### What you should do
Each line below is to be copied exactly; images do not go into the copy.

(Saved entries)
•••••
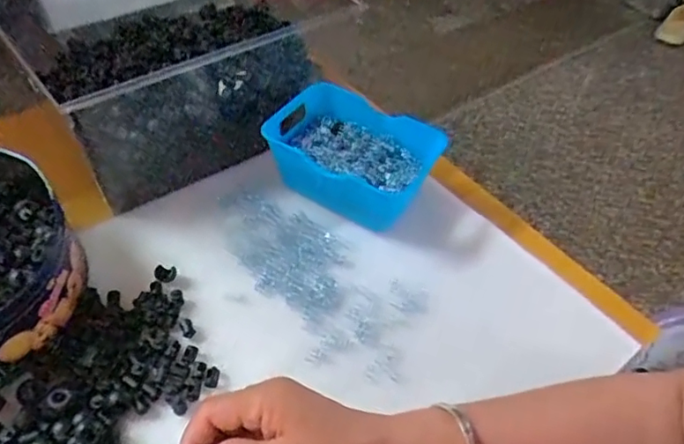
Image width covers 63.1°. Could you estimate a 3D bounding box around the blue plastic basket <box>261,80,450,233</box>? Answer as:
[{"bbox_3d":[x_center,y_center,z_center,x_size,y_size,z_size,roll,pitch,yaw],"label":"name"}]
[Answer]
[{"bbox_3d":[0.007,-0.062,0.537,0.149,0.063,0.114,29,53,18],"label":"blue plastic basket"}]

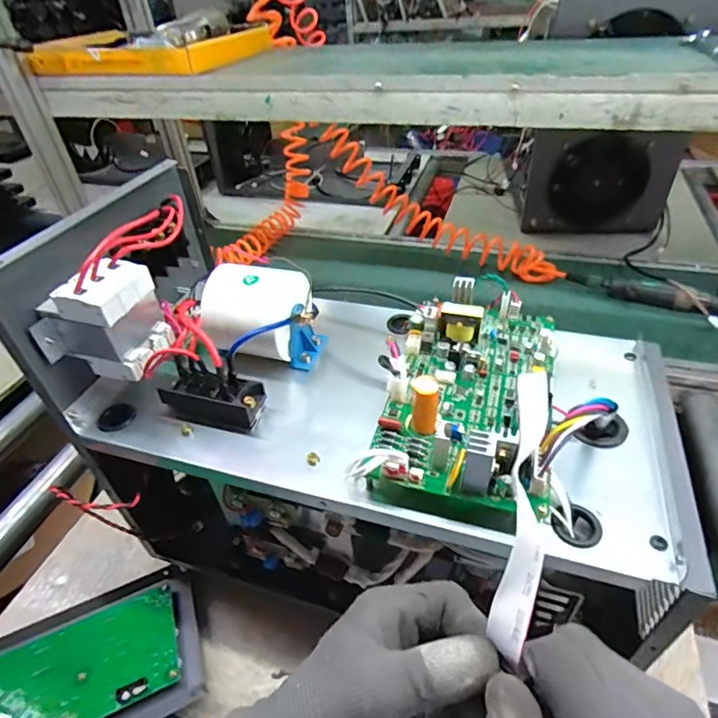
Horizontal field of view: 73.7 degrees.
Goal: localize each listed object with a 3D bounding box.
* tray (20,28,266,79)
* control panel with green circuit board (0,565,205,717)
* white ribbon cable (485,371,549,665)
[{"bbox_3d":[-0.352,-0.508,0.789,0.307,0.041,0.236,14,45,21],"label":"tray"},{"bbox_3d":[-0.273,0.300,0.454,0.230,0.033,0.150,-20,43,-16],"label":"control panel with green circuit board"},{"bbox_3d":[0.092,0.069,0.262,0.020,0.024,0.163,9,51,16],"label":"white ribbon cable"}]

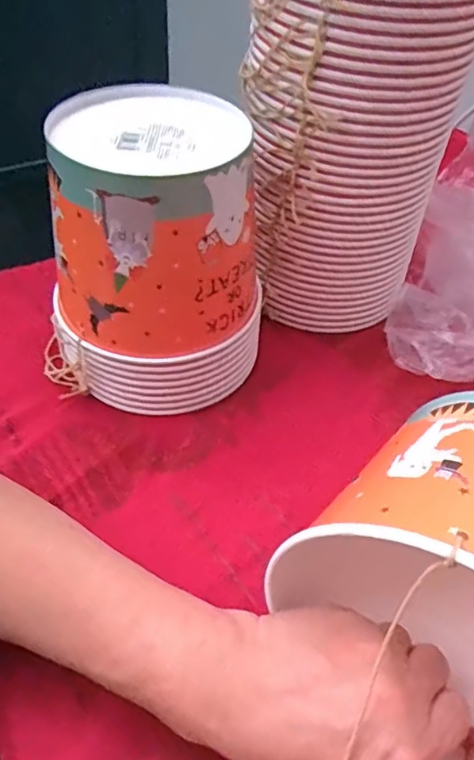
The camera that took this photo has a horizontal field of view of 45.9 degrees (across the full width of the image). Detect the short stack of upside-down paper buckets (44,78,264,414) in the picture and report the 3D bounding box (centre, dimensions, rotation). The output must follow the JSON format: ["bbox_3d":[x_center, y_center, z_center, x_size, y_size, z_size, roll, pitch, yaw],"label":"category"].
•••••
### Answer section
Image width covers 63.1°. Could you estimate a 3D bounding box around the blue plastic basket <box>261,80,450,233</box>? Answer as:
[{"bbox_3d":[x_center,y_center,z_center,x_size,y_size,z_size,roll,pitch,yaw],"label":"name"}]
[Answer]
[{"bbox_3d":[0.007,-0.062,0.537,0.149,0.063,0.114,29,53,18],"label":"blue plastic basket"}]

Horizontal field of view: 73.7 degrees.
Goal: localize each listed object with a 3D bounding box.
* tray (20,28,266,79)
* control panel with green circuit board (0,565,205,717)
* white ribbon cable (485,371,549,665)
[{"bbox_3d":[-0.352,-0.508,0.789,0.307,0.041,0.236,14,45,21],"label":"tray"},{"bbox_3d":[-0.273,0.300,0.454,0.230,0.033,0.150,-20,43,-16],"label":"control panel with green circuit board"},{"bbox_3d":[0.092,0.069,0.262,0.020,0.024,0.163,9,51,16],"label":"white ribbon cable"}]

The camera that took this photo has a horizontal field of view of 45.9 degrees (across the full width of the image). Detect the short stack of upside-down paper buckets (44,78,264,414) in the picture and report the 3D bounding box (centre, dimensions, rotation). The output must follow the JSON format: ["bbox_3d":[x_center, y_center, z_center, x_size, y_size, z_size, roll, pitch, yaw],"label":"category"].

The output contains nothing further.